Kingsolver’s ‘perfect’ setting: ’40s Asheville

In addition to Mexico, why did you choose Asheville, North Carolina as a main location for this story?

“In the early months as I laid out the plot, I cast around for a setting for the U.S. portion of my story: a medium-sized city within a day’s drive of Washington, whose history I could research thoroughly.  My character would live there throughout the 1940s, so it would be ideal for me to find a city that had preserved a lot of architecture from that era, both public and private.  I would love to find intact neighborhoods, downtown blocks, grand old resorts, preserved WPA road systems and parks, all kinds of places where I could walk around and visualize my setting down to its finest details.  Asheville was perfect, just a couple of hours from where I live.

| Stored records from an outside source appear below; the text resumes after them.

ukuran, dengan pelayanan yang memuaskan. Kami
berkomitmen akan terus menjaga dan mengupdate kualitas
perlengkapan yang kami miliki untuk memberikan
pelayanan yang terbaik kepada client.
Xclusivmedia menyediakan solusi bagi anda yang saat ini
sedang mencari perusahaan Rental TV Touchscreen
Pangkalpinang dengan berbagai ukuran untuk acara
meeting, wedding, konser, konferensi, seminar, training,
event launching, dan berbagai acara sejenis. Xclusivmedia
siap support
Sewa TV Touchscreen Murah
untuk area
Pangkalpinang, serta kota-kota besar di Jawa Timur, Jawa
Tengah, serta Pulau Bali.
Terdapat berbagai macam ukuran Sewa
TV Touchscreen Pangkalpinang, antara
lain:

“Because it’s an old resort town, its history is very well documented in words and pictures.  The city’s unique story became its own contribution to the novel.  I discovered, for example, that in the summer of 1948 Asheville had the worst polio epidemic in the nation, putting the whole town under quarantine.  I learned this during my research and it became a key plot element, creating a perfect, claustrophobic backdrop to the suspenseful narrowing down of choices for my protagonist.  I love this fantastic synergy between discovery and creation, in writing historical fiction.  It feels like magic.”

— From an interview with Barbara Kingsolver about her historical novel “The Lacuna.”

Hemingway begged to differ with Miss Redmon

“[On being introduced to Ernest Hemingway at his home in Cuba in 1955] I was eager to steer the conversation around to Miss Redmon’s class in American literature at the University of North Carolina. I had always been a bit skeptical of her ability to see into the minds of authors and extract hidden meanings that routinely went over my head.

“I recalled vividly one lecture in which she had explained the exquisite symbolism she discerned in this brief preface to ‘The Snows of Kilimanjaro’: ‘Kilimanjaro is a snow covered mountain 19,710 feet high, and it is said to be the highest mountain in Africa. Its western summit is called the Masai “Ngàje Ngài,” the House of God. Close to the western summit there is the dried and frozen carcass of a leopard. No one has explained what the leopard was seeking at that altitude.’

“Could we not see, she wondered, the beautiful metaphor therein expressed: the leopard, sensing impending death, climbing the mountains as if reaching out to God? Hemingway was alluding to the bond that exists between God and nature. I quoted Miss Redmon as best I could remember and asked Hemingway if this was what he had had in mind.

” ‘Bulls——!’ he said. ‘She doesn’t know what she’s talking about! I just thought it was a hell of a good story, that’s all. If you ever see her again, Lieutenant, you tell her what I said.’ ”

— From “My Day with Hemingway ” by Wallace Paul Conklin in American Heritage,  December 1995

Just curious: Is Miss Redmon remembered on campus?